Daí ser tão necessária a formação
de uma consciência nos atletas quanto ao seu papel social, cidadão, diante de determinados
assuntos recorrentes no país e no mundo, como é o caso da violência. Algo que
não fica restrito a uma postura consciente em entrevistas, por exemplo. É preciso
que essa compreensão seja incorporada enquanto crença, valor ou princípio, à própria
dinâmica cotidiana do atleta. Ajustar o discurso à prática é essencial!
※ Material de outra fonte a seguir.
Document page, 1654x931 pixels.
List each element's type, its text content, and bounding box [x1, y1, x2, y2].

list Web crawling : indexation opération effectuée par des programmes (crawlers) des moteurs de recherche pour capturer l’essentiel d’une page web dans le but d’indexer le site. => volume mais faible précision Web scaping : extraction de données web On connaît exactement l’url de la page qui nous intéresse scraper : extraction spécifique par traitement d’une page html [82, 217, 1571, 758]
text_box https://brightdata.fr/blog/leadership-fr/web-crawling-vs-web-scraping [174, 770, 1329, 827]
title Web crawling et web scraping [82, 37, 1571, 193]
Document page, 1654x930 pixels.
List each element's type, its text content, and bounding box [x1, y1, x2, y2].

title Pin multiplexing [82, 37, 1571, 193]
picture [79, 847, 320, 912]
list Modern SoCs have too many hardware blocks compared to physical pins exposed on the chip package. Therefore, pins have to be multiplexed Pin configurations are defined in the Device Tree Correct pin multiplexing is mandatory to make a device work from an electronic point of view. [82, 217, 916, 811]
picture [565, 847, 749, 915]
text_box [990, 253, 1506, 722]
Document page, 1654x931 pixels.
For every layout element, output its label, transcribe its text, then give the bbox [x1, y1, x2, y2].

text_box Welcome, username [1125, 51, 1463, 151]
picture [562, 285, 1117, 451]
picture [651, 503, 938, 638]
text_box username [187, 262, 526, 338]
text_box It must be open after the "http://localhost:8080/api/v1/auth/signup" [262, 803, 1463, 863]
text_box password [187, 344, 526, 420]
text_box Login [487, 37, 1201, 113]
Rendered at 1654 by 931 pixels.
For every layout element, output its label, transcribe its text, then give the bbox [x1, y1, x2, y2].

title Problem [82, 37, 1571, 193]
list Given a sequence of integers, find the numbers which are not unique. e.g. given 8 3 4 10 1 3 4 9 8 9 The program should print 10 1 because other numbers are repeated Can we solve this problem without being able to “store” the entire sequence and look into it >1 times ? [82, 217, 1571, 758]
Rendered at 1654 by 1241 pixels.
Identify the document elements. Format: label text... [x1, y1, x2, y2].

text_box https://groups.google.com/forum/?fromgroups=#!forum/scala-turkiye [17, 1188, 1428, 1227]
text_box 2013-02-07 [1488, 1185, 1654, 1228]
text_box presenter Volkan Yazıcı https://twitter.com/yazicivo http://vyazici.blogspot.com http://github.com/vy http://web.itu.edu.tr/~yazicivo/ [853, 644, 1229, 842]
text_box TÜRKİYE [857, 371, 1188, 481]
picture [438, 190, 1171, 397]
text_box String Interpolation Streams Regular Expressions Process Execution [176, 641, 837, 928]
No entanto, no Brasil, isso
parece longe de configurar um senso comum. A idolatria mitificadora que envolve
os atletas de alta performance tende a dissociá-los da sua humanidade, como se
a fama, o sucesso, os altos salários e/ou a vida de luxo e regalias, fosse
suficiente para abstê-los de suas responsabilidades cidadãs. O que acaba
facilmente permeável à absorção de seu séquito de fiéis seguidores e cria uma
realidade paralela onde a ética, a moral, as obrigações, os compromissos, passam
a ser extremamente relativizados.
Quando patrocinadores, equipes e seleções
permitem que um atleta envolvido, direta ou indiretamente, a um episódio que
fere a ética, ou o decoro, ou até mesmo, represente um ato delituoso, não seja
desligado das suas funções e o mantenha em posição de destaque no grupo, ainda
que em stand by, o seu silêncio nesse
movimento é deplorável e funciona sim, como ação reafirmativa aos desvios
sociocomportamentais vigentes.
Afinal de contas, como já
mencionei anteriormente, essa é uma responsabilidade a ser compartilhada
coletivamente por diferentes elementos da sociedade, a fim de que se obtenha
resultados transformadores efetivamente positivos. Quando um dos elos dessa
corrente falha ou se abstém da sua responsabilidade, violências, beligerâncias,
delitos, continuam encontrando solo fértil para se propagar com extrema
facilidade.
É importante destacar, também,
que pedidos de desculpa e/ou retratações são inócuas, e por excesso de recorrência
na contemporaneidade, já soam com extrema desconfiança e desqualificação. Ninguém
fala ou faz alguma coisa a esmo, sem pensar, sem intencionar algo. A manifestação
prática, materializada, representa tão somente aquilo que o indivíduo defende,
acredita, aceita, permite. Seja para o bem ou para o mal. Talvez, por isso o
ser humano tenha sido dotado de capacidade cognitiva, analítica, reflexiva.
Por isso, sejamos mais
conscientes e observadores em relação ao que acontece no mundo. A violência não
é só a violência. O esporte não é só o esporte. Abaixo dessa linha tênue e
superficializada que permitimos servir como referência de análise ao nosso
olhar sobre o mundo, há um conjunto de teias relacionais emaranhadas, se
desdobrando em consequências terríveis para o desenvolvimento e o progresso
social.
Atenção às reafirmações deletérias de crenças, valores e princípios, absurdamente deploráveis, que desvirtuam as pessoas do caminho da exaltação de suas melhores habilidades e competências. Lembre-se de que a barbárie não desapareceu no ser humano, ela apenas está submetida a algum limite de domesticação; por isso, é preciso observância e cuidado, sempre.